_Work instruction_
Repeat exactly the lines below that lie between the line with "Breast MRI (dynamic contrast-enhanced), one" and the line with "- enhancing-tissue mask", counting both of those lines as part of the answer.

[Start of Attachment]

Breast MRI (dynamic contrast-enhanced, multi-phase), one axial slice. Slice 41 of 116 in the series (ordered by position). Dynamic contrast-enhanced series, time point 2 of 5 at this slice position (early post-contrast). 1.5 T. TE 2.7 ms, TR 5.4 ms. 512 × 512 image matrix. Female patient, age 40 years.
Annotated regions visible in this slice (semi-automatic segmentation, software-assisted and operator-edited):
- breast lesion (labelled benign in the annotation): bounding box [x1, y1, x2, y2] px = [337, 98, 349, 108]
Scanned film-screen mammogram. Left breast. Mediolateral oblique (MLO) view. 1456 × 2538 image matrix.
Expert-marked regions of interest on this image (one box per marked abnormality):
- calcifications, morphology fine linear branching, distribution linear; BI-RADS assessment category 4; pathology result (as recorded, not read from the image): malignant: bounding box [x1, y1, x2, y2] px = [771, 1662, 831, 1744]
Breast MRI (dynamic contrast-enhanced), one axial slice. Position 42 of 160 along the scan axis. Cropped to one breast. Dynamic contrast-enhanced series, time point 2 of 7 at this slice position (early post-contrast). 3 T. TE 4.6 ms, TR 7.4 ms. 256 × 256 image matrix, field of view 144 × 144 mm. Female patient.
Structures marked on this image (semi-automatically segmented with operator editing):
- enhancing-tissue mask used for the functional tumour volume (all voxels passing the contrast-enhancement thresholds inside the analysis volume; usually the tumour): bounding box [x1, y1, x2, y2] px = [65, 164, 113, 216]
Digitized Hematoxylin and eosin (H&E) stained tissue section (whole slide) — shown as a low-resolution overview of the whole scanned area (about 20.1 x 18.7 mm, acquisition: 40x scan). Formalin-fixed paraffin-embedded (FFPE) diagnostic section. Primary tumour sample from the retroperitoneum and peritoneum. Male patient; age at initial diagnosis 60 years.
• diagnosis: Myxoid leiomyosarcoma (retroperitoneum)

[End of Attachment]

_Reply_
Breast MRI (dynamic contrast-enhanced), one axial slice. Position 42 of 160 along the scan axis. Cropped to one breast. Dynamic contrast-enhanced series, time point 2 of 7 at this slice position (early post-contrast). 3 T. TE 4.6 ms, TR 7.4 ms. 256 × 256 image matrix, field of view 144 × 144 mm. Female patient.
Structures marked on this image (semi-automatically segmented with operator editing):
- enhancing-tissue mask used for the functional tumour volume (all voxels passing the contrast-enhancement thresholds inside the analysis volume; usually the tumour): bounding box [x1, y1, x2, y2] px = [65, 164, 113, 216]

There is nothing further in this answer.